## Record list
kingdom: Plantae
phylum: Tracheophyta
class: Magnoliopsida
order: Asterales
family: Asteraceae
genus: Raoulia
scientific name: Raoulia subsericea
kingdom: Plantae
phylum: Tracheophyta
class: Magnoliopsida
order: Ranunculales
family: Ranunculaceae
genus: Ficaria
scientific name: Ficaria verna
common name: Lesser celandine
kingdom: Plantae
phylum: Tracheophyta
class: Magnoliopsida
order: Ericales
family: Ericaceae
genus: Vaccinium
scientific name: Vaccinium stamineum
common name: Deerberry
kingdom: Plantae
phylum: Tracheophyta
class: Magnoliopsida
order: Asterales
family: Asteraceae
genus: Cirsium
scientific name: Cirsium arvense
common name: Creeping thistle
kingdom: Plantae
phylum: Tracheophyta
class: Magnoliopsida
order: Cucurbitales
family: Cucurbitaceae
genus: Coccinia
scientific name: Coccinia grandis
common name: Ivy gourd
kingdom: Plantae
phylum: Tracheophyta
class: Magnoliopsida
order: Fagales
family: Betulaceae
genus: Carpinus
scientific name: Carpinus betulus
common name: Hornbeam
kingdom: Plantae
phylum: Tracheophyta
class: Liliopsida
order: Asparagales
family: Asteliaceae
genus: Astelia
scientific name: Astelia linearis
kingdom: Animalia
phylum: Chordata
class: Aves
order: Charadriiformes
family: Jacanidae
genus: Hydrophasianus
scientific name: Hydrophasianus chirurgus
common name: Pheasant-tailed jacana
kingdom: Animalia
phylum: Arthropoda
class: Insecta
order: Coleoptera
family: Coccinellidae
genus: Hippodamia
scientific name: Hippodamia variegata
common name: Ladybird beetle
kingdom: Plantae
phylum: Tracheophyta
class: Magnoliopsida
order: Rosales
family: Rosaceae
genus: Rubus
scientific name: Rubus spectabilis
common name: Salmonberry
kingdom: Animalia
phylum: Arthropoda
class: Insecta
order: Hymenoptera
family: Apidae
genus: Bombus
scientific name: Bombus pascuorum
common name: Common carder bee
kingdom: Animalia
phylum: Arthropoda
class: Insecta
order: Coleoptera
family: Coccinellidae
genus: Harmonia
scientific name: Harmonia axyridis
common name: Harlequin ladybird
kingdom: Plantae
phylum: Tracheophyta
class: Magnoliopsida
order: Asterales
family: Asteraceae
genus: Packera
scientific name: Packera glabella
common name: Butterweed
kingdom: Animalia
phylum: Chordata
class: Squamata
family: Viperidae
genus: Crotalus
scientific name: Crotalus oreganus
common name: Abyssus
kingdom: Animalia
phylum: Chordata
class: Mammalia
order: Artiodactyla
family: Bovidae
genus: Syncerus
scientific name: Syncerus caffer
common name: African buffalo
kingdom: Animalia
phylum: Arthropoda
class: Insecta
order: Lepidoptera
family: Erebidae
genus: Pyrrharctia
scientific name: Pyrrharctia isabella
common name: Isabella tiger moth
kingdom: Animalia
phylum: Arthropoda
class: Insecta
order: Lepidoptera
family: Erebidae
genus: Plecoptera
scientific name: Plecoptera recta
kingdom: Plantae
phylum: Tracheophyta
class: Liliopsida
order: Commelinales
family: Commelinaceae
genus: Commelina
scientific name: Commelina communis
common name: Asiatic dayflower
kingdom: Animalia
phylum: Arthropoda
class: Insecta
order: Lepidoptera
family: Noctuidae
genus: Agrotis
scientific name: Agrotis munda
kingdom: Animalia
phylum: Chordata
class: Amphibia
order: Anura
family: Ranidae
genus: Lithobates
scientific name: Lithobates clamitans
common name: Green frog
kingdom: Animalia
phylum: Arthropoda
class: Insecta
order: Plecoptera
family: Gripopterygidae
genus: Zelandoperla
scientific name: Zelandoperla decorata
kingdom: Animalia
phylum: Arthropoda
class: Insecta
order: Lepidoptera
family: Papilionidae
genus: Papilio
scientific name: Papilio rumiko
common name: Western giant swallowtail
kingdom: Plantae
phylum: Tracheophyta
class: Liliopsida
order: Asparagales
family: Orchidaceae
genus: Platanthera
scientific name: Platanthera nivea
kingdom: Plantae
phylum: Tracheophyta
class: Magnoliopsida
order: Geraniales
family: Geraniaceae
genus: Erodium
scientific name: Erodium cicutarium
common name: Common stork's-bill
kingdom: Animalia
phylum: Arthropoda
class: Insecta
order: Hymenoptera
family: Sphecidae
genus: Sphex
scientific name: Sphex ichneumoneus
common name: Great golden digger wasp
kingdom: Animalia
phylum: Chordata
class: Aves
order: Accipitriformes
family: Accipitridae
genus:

## Task to complete
Copy the lines of the data above word for word, starting at the line that contains "family: Jacanidae" and ending at the line that contains "scientific name: Rubus spectabilis", with both of those lines included.

## Written solution
family: Jacanidae
genus: Hydrophasianus
scientific name: Hydrophasianus chirurgus
common name: Pheasant-tailed jacana
kingdom: Animalia
phylum: Arthropoda
class: Insecta
order: Coleoptera
family: Coccinellidae
genus: Hippodamia
scientific name: Hippodamia variegata
common name: Ladybird beetle
kingdom: Plantae
phylum: Tracheophyta
class: Magnoliopsida
order: Rosales
family: Rosaceae
genus: Rubus
scientific name: Rubus spectabilis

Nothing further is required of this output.